Fall 2: Deadpoint has landed a PG-13 rating for violent content and bloody images ahead of its September 2, 2026 theatrical release. That rating isn’t a warning that the sequel has softened its grip. It’s a clue: Lionsgate is sending the directors of Jigsaw thousands of feet up Thailand’s Mount Kwan and asking them to make height itself hurt.

THE SPIERIG BROTHERS KNOW HOW TO BUILD A TRAP

Michael Spierig and Peter Spierig are directing, and that choice gives this sequel a nasty little edge. The Australian twin filmmakers previously directed Jigsaw, placing them inside one of horror’s great pressure-chamber franchises. They also directed Predestination, Daybreakers, and Winchester, with Michael and Peter sharing writing credits on those films as well as Undead.

That résumé matters because Fall 2: Deadpoint doesn’t need an R rating to function like a trap movie. Its setup already removes the exits: two climbers, thousands of feet above the ground, stranded during a crossing of Mount Kwan. A loose hold, a failed decision, or a glance downward can do the work normally assigned to blades and buckets of blood.

The PG-13 boundary may force the Spierigs to concentrate on anticipation, exposure, and consequence. Jigsaw dealt in elaborate mechanisms. Here, the mechanism is a mountain.

NEW CLIMBERS, NEW DROP

Harriet Slater plays Jax, with Arsema Thomas as Luce. Slater arrives after Indiana Jones and the Dial of Destiny and Tarot, while Thomas is known for Redeeming Love. Juju Journey Brener plays Young Jax, and Jordan Coleman appears as Real Luce. Tom Brittney, whose credits include Greyhound and Back in Action, also joins the cast in an undisclosed role.

Einar Haraldsson plays Joe, alongside Alexandra Bartlett as a nearby climber and Andrey Kasushkin as a smuggler. The shift to fresh characters and a mountain crossing separates Deadpoint from Fall, the 2022 thriller about Becky and Hunter becoming stranded atop a remote 2,000-foot tower.

That’s the smart test for this sequel. Can Fall operate as an anthology of extreme-height nightmares rather than a story tied to one tower or one pair of survivors? Moving from a fixed structure to a perilous climb gives the directors more terrain to weaponize, but it also asks the film to find new rhythms inside the same core fear: there is nowhere safe to step.

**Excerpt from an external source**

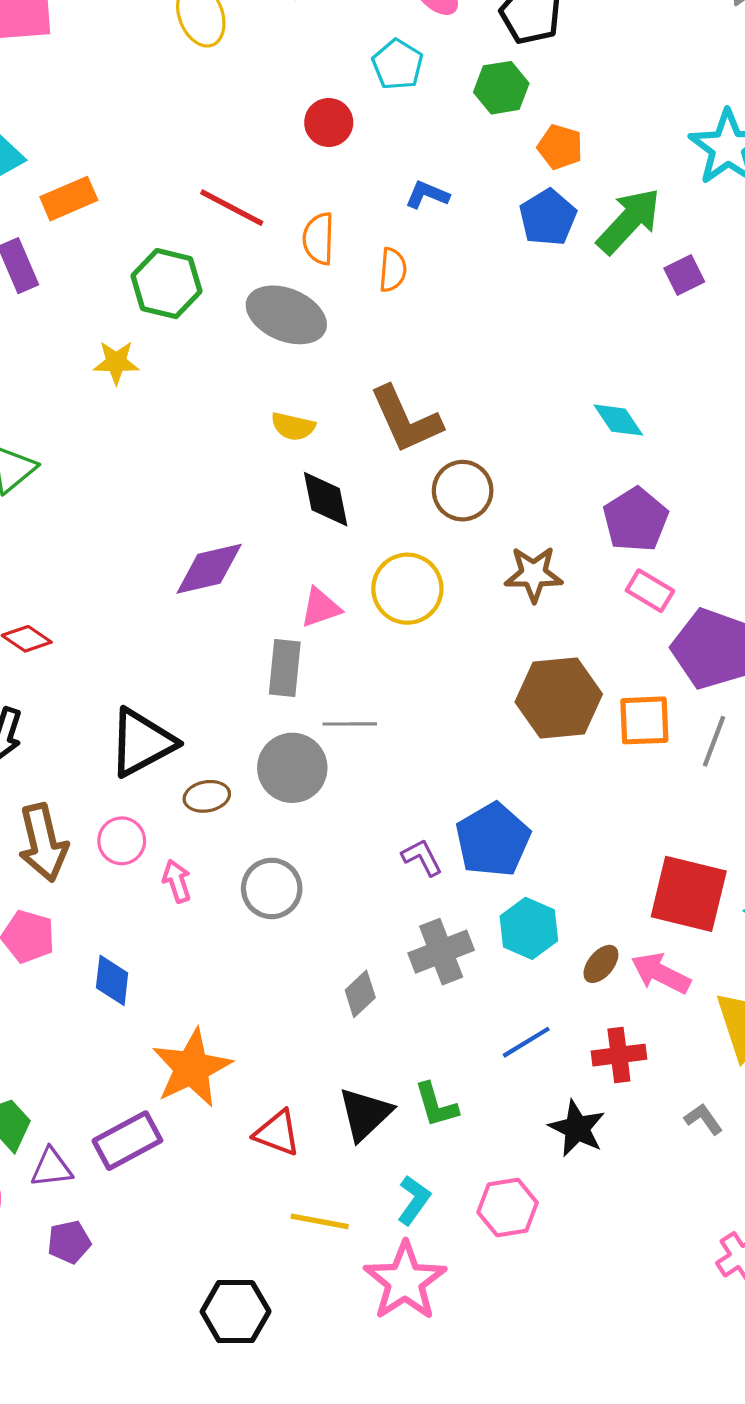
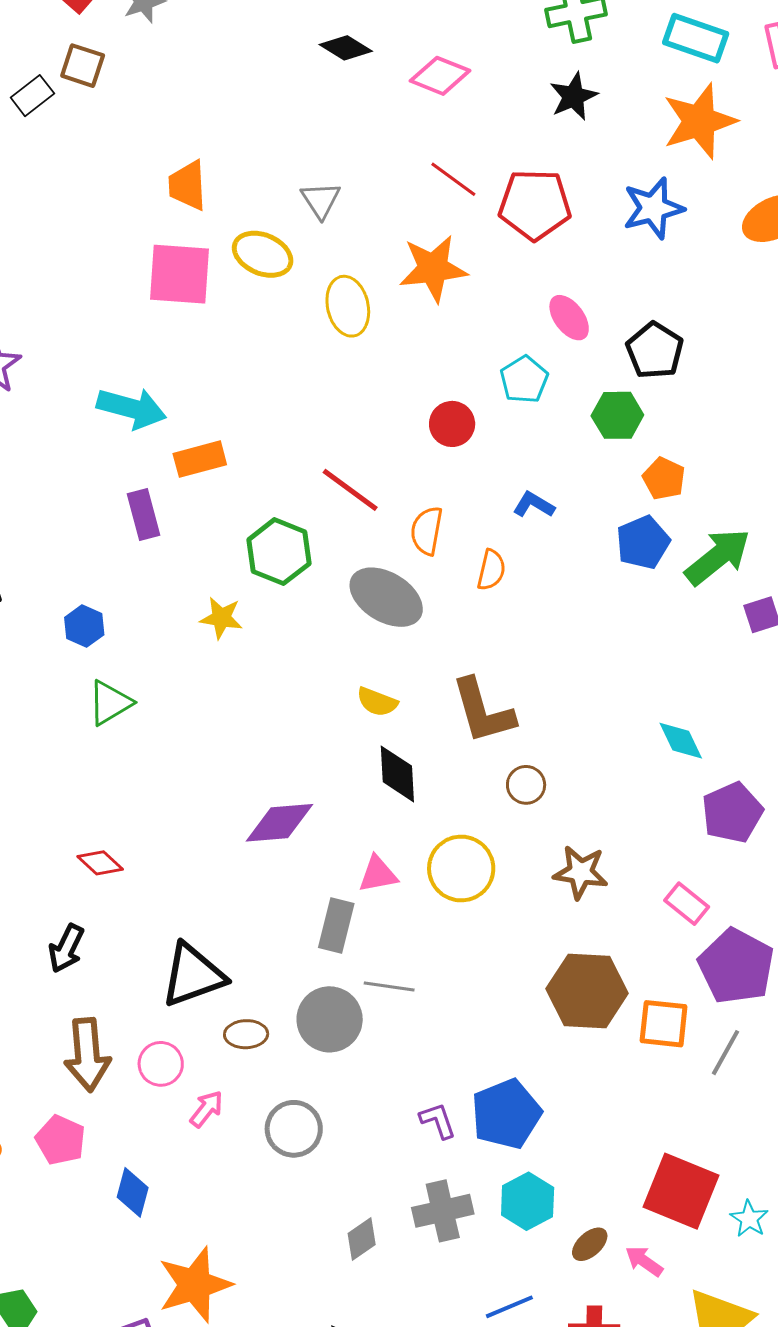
brown circle: (463, 491) -> (526, 785), size x0.7
purple pentagon: (636, 520) -> (732, 813), moved
pink arrow: (177, 881) -> (207, 1109), turned 48
pink arrow: (661, 973) -> (644, 1261), size x0.7

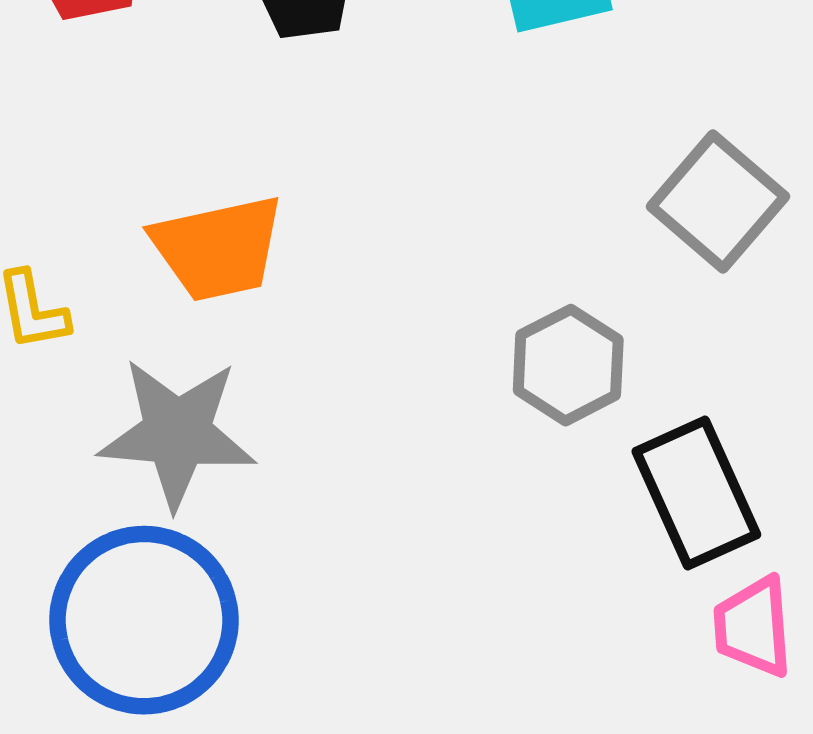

THE RATING TELLS US WHERE THE PAIN LIVES

Jonathan Frank and Scott Mann wrote the screenplay, with Mann also producing alongside Mark Lane, James Harris, Christian Mercuri, and David Haring. Andrew Strahorn serves as cinematographer. Tea Shop Productions, Capstone Pictures, Flawless Production, and Cousin Jones are the listed production companies, and the film is currently in post-production.

A rating that promises bloody images without pushing into R-rated territory fits the franchise’s cleanest weapon. Fall earned its fear from scale, balance, and the human body’s terrible relationship with gravity. Deadpoint can go harder without necessarily going gorier; the Spierigs only need to make every handhold feel temporary.

THE VERDICT: MAKE THE MOUNTAIN THE TORTURE DEVICE

Fall 2: Deadpoint has the right creative team for controlled cruelty. The question isn’t whether a PG-13 climbing thriller can draw blood. It’s whether Michael and Peter Spierig can turn Mount Kwan into a sustained series of impossible choices, where looking down feels almost as dangerous as falling.